> **Task goal**: Give the data again exactly as written, skipping any pictures.

> **Exercise inputs**:
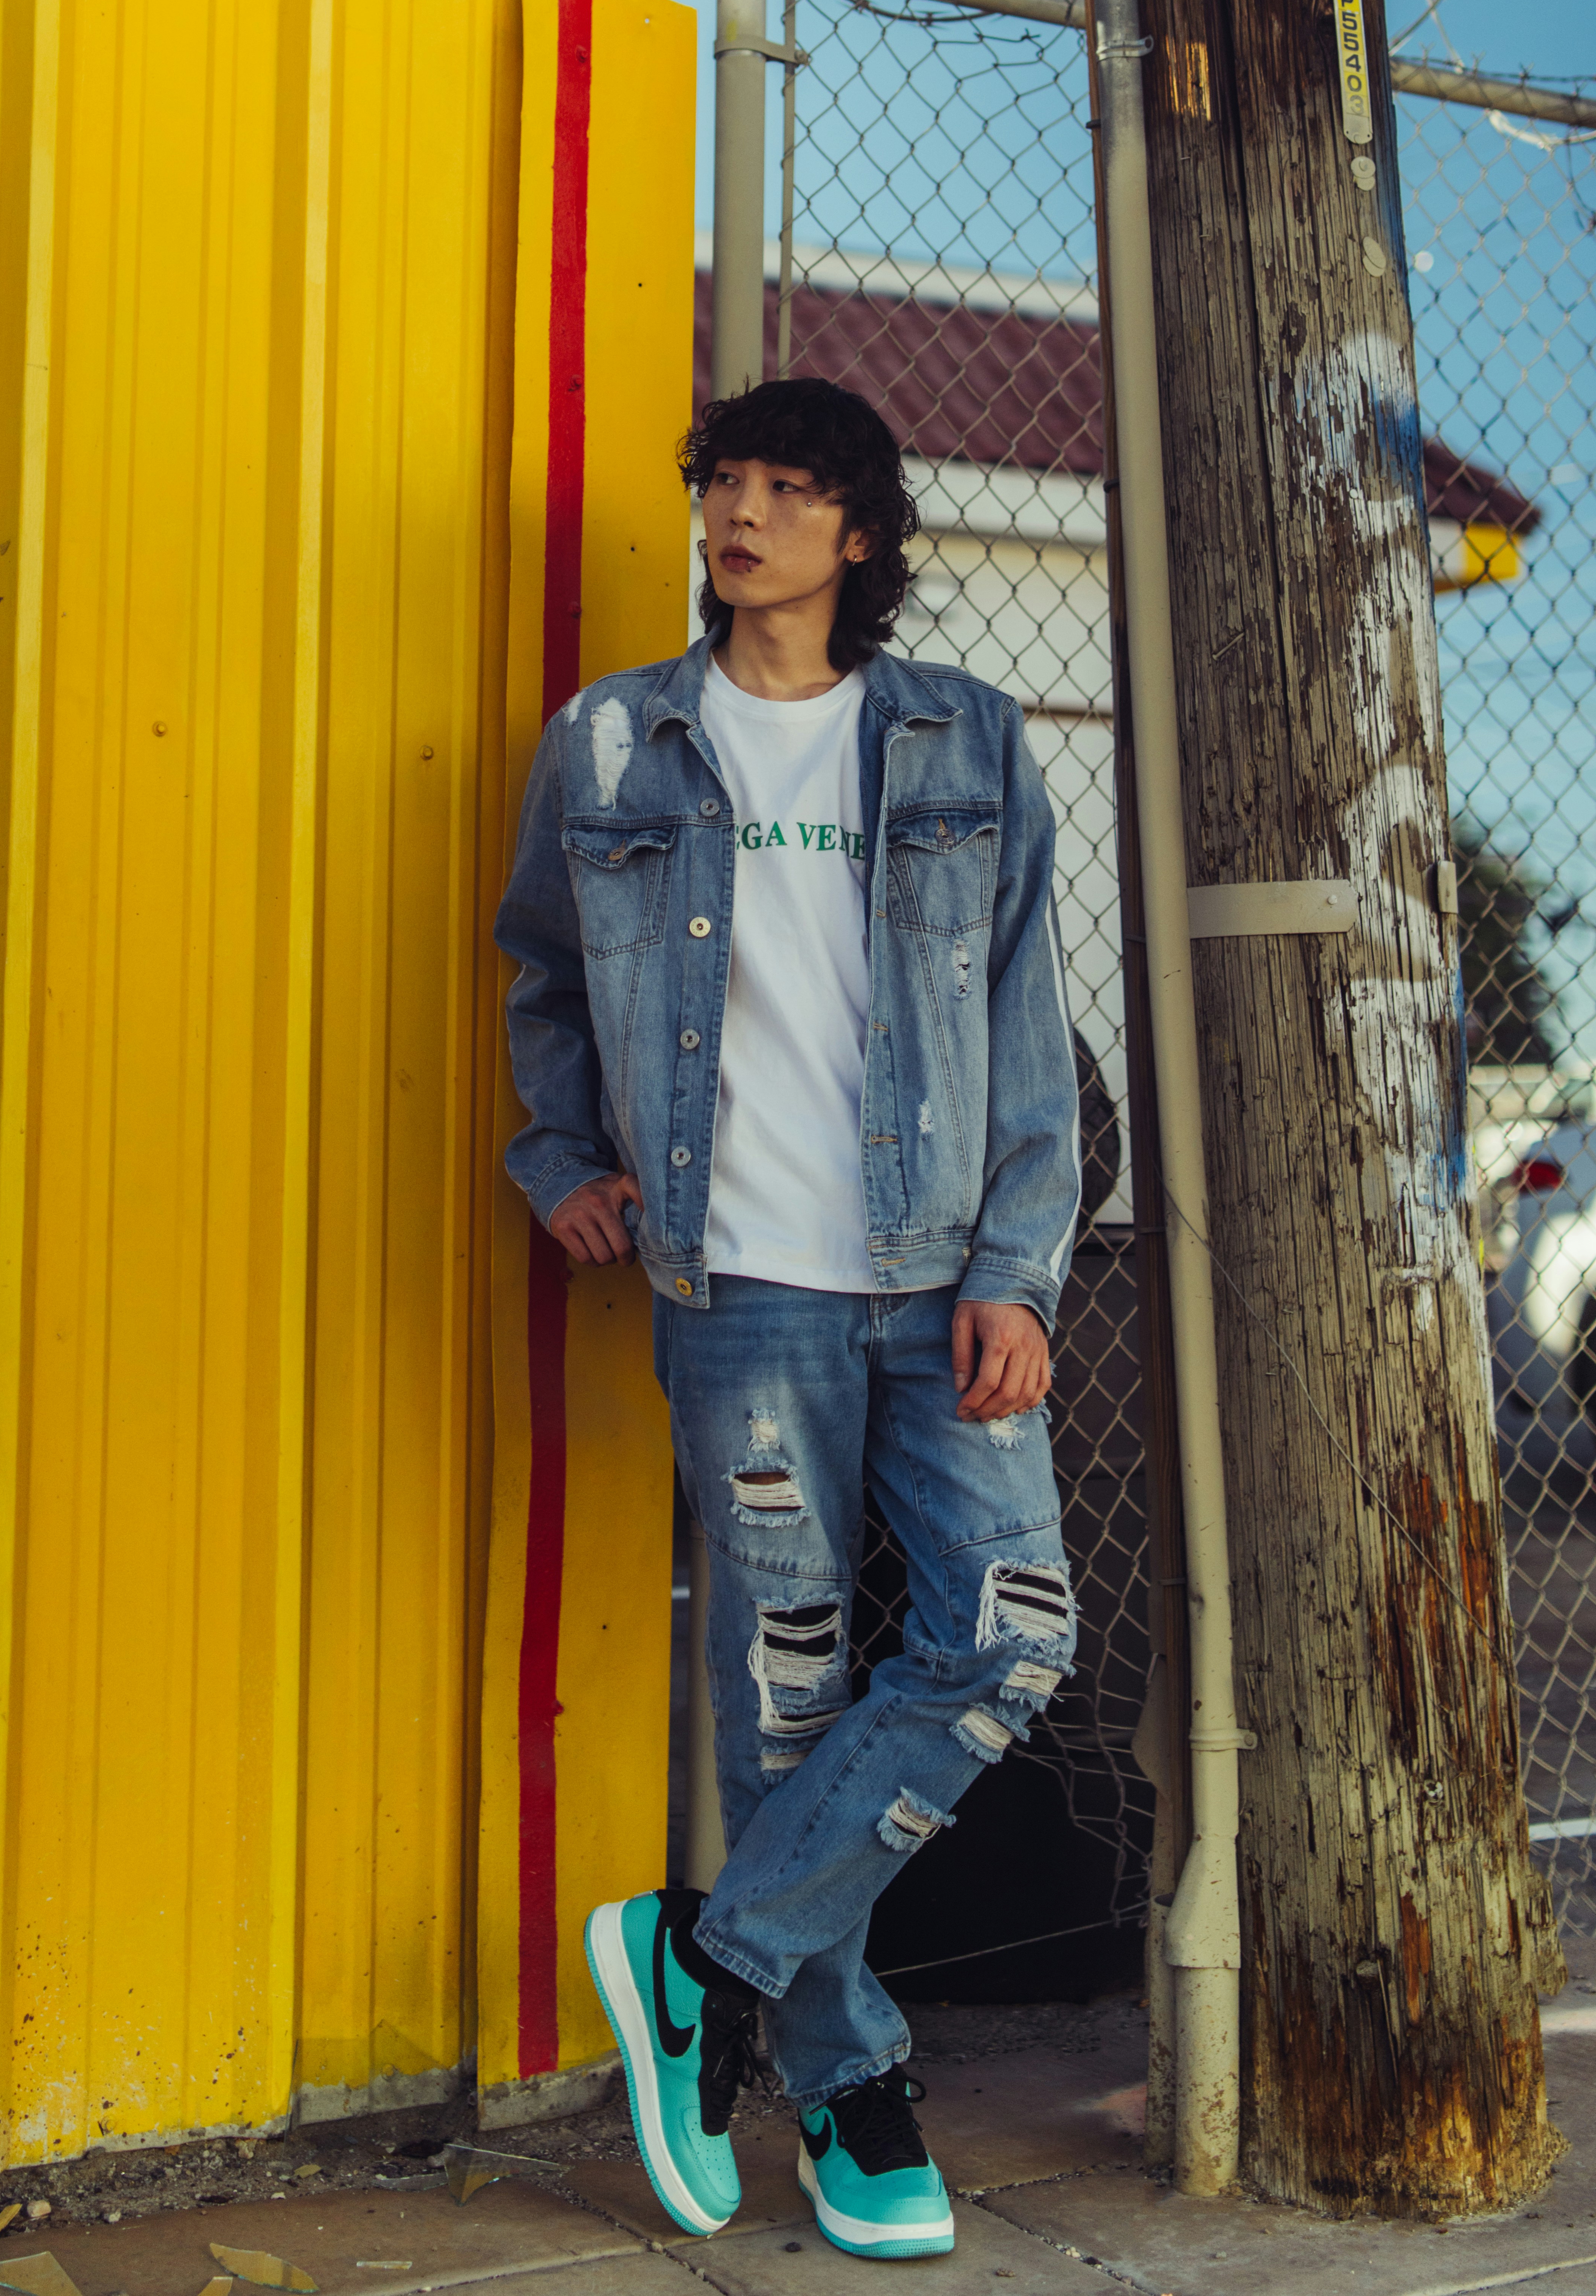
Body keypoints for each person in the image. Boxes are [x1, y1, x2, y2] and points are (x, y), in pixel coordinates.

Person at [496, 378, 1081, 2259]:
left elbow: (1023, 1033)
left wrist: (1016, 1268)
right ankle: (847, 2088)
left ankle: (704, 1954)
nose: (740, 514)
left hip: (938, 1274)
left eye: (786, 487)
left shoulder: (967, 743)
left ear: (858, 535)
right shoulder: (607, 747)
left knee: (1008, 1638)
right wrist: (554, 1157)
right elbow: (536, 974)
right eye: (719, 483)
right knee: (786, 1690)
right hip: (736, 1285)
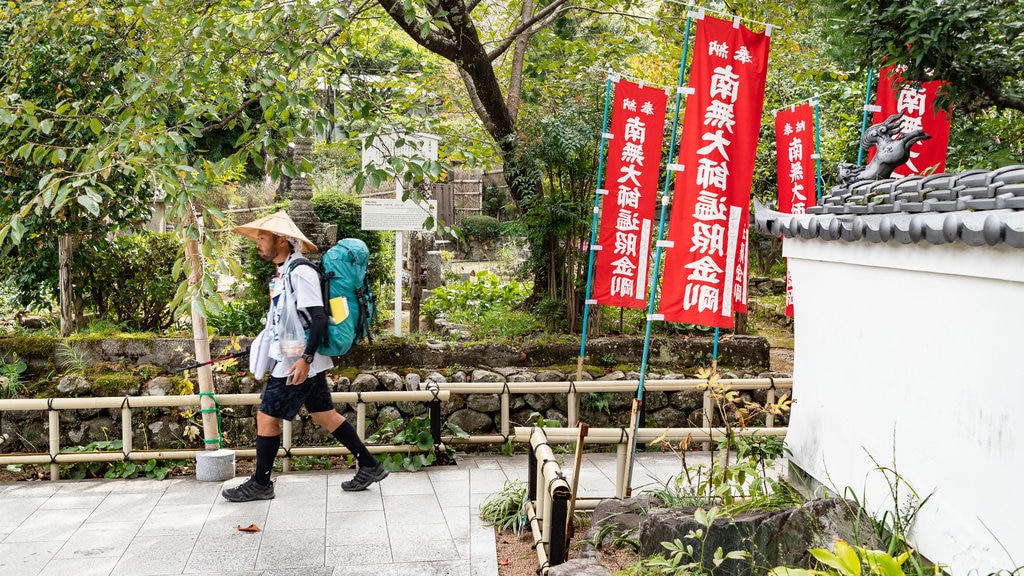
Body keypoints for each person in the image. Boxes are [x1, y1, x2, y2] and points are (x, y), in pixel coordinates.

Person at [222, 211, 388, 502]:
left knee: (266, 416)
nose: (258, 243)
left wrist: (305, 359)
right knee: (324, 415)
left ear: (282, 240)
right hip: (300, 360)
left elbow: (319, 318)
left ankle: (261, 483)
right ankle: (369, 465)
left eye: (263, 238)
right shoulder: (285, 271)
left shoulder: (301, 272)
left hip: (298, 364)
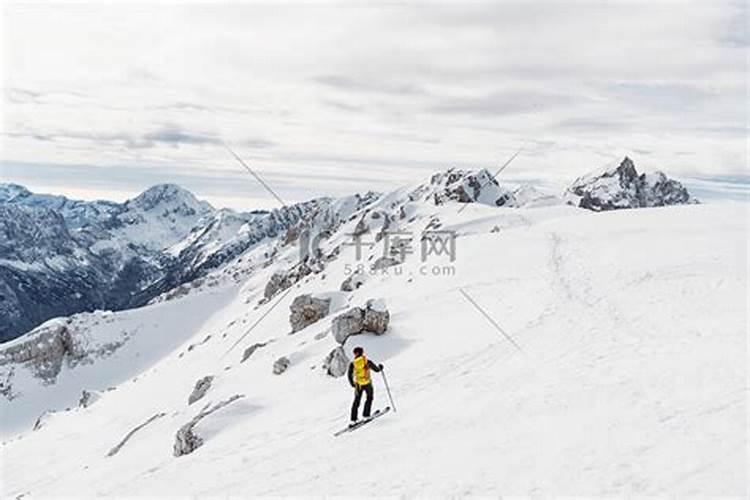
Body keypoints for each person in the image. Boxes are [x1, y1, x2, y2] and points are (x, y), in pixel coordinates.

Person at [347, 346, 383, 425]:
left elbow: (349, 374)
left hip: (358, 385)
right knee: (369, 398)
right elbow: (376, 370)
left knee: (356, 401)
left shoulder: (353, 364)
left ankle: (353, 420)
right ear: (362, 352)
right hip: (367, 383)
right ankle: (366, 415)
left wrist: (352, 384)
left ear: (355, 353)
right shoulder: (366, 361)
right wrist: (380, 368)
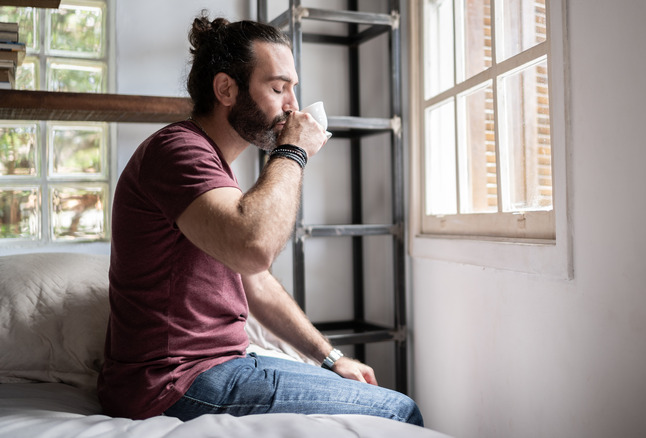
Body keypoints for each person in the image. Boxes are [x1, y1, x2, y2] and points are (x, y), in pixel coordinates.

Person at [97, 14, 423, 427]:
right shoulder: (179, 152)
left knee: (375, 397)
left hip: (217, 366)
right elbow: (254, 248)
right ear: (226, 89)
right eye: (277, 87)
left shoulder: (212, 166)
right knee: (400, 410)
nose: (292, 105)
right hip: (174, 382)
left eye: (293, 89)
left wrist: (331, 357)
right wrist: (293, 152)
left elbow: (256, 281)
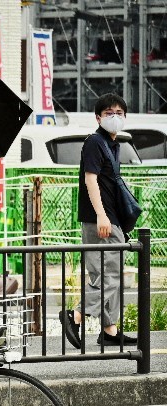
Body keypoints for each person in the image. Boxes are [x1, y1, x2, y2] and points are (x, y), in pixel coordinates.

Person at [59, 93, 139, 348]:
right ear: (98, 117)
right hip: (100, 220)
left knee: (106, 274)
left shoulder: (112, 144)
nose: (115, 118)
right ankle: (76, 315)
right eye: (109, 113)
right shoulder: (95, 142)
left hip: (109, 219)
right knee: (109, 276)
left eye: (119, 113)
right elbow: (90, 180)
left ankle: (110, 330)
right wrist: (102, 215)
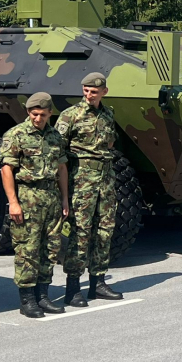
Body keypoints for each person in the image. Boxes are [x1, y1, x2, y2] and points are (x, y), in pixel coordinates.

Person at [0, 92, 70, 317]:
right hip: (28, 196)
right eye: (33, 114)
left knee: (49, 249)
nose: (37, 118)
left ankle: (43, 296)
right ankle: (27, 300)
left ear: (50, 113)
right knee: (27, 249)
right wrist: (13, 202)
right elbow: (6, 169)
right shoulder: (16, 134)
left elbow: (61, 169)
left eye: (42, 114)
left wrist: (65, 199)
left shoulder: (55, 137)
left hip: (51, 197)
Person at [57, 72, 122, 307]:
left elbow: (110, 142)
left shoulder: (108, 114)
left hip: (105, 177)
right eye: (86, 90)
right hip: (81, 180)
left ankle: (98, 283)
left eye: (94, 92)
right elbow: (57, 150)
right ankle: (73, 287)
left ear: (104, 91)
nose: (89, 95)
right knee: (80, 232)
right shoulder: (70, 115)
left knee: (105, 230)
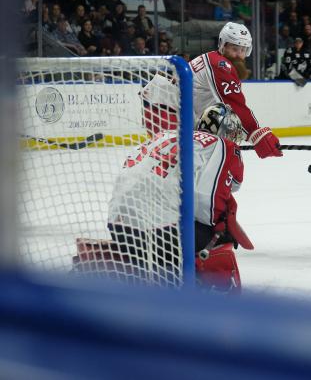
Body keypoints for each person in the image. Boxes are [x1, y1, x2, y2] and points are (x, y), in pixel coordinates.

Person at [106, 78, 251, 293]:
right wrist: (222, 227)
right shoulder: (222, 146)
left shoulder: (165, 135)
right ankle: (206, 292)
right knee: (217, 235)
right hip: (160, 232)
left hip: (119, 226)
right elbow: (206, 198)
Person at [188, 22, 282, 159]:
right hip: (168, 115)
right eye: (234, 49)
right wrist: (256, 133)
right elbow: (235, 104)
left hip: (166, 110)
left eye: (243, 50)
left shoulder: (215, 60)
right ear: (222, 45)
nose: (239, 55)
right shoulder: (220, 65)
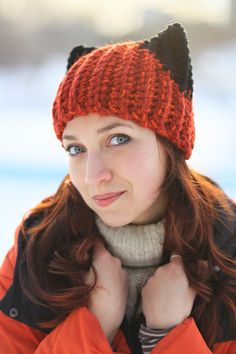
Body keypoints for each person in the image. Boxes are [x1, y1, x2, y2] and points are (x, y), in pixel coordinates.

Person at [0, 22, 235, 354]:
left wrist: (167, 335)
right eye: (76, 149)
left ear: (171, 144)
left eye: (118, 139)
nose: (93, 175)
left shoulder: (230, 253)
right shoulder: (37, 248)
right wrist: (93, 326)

> **Expected answer**:
Body keypoints for each person in the image. Boxes are [x1, y1, x2, y2] and points are (x, y), in pixel coordinates.

Person at [496, 378, 1081, 2259]:
left elbow: (1023, 1033)
left wrist: (1016, 1268)
right ankle: (847, 2088)
left ankle: (704, 1954)
nose: (740, 514)
left hip: (938, 1274)
left eye: (786, 487)
left shoulder: (967, 743)
left ear: (858, 535)
right shoulder: (607, 747)
left knee: (1008, 1638)
right wrist: (554, 1157)
right elbow: (536, 974)
right eye: (719, 483)
right knee: (786, 1690)
right hip: (736, 1285)
Body keypoints for each person in the image. Boxes are [x1, y1, x2, y2] and points are (x, y), in pixel coordinates.

Person at [222, 211, 388, 502]:
left knee: (266, 416)
nose: (258, 243)
left wrist: (305, 359)
right knee: (324, 415)
left ear: (282, 240)
right hip: (300, 360)
left elbow: (319, 318)
left ankle: (261, 483)
right ankle: (369, 465)
left eye: (263, 238)
right shoulder: (285, 271)
left shoulder: (301, 272)
left hip: (298, 364)
Body keypoints for each person in the image. Boxes are [x1, y1, x2, y2] and points are (x, y), in pixel coordinates.

Person at [347, 346, 383, 425]:
left elbow: (349, 374)
left hip: (358, 385)
right knee: (369, 398)
right elbow: (376, 370)
left knee: (356, 401)
left shoulder: (353, 364)
left ankle: (353, 420)
right ear: (362, 352)
right hip: (367, 383)
right ankle: (366, 415)
left wrist: (352, 384)
left ear: (355, 353)
right shoulder: (366, 361)
right wrist: (380, 368)
Body keypoints for each person in the image. Boxes are [x1, y1, x2, y2] and points are (x, y), in pixel coordinates.

Person at [97, 14, 423, 427]:
right shoulder: (179, 152)
left knee: (375, 397)
left hip: (217, 366)
right elbow: (254, 248)
right ear: (226, 89)
right eye: (277, 87)
left shoulder: (212, 166)
right knee: (400, 410)
nose: (292, 105)
right hip: (174, 382)
left eye: (293, 89)
left wrist: (331, 357)
right wrist: (293, 152)
left elbow: (256, 281)
Body keypoints for each person in the image. Boxes are [x1, y1, x2, y2] and points are (x, y), in pixel coordinates.

Person at [59, 93, 139, 348]:
right ear: (98, 117)
right hip: (100, 220)
left knee: (106, 274)
left shoulder: (112, 144)
nose: (115, 118)
right ankle: (76, 315)
right eye: (109, 113)
right shoulder: (95, 142)
left hip: (109, 219)
right knee: (109, 276)
left eye: (119, 113)
right elbow: (90, 180)
left ankle: (110, 330)
right wrist: (102, 215)
Body keypoints for each person in the image. Boxes are [x1, y1, x2, y2] and points are (x, y), in pixel coordinates.

Person at [0, 92, 70, 317]:
right hip: (28, 196)
right eye: (33, 114)
left knee: (49, 249)
nose: (37, 118)
left ankle: (43, 296)
right ankle: (27, 300)
left ear: (50, 113)
right knee: (27, 249)
right wrist: (13, 202)
right elbow: (6, 169)
right shoulder: (16, 134)
left elbow: (61, 169)
left eye: (42, 114)
left wrist: (65, 199)
left shoulder: (55, 137)
left hip: (51, 197)
Person at [57, 72, 122, 307]:
left elbow: (110, 142)
left shoulder: (108, 114)
left hip: (105, 177)
right eye: (86, 90)
right hip: (81, 180)
left ankle: (98, 283)
left eye: (94, 92)
right elbow: (57, 150)
right ankle: (73, 287)
left ear: (104, 91)
nose: (89, 95)
right knee: (80, 232)
right shoulder: (70, 115)
left knee: (105, 230)
Body keypoints for each person in the image. Boxes are [x1, y1, x2, y2] and points are (x, y), in pixel coordinates.

Person at [106, 78, 251, 293]:
right wrist: (222, 227)
right shoulder: (222, 146)
left shoulder: (165, 135)
right ankle: (206, 292)
right knee: (217, 235)
right hip: (160, 232)
left hip: (119, 226)
right elbow: (206, 198)
Person at [188, 22, 282, 159]:
right hip: (168, 115)
right eye: (234, 49)
right wrist: (256, 133)
right elbow: (235, 104)
left hip: (166, 110)
left eye: (243, 50)
left shoulder: (215, 60)
right ear: (222, 45)
nose: (239, 55)
right shoulder: (220, 65)
Body keypoints for each person in the image. Boxes are [x1, y1, x2, y2] and points are (x, y), in pixel coordinates.

Person at [0, 22, 235, 354]:
left wrist: (167, 335)
right eye: (76, 149)
left ear: (171, 144)
left eye: (118, 139)
nose: (93, 175)
left shoulder: (230, 253)
right shoulder: (37, 248)
right wrist: (93, 326)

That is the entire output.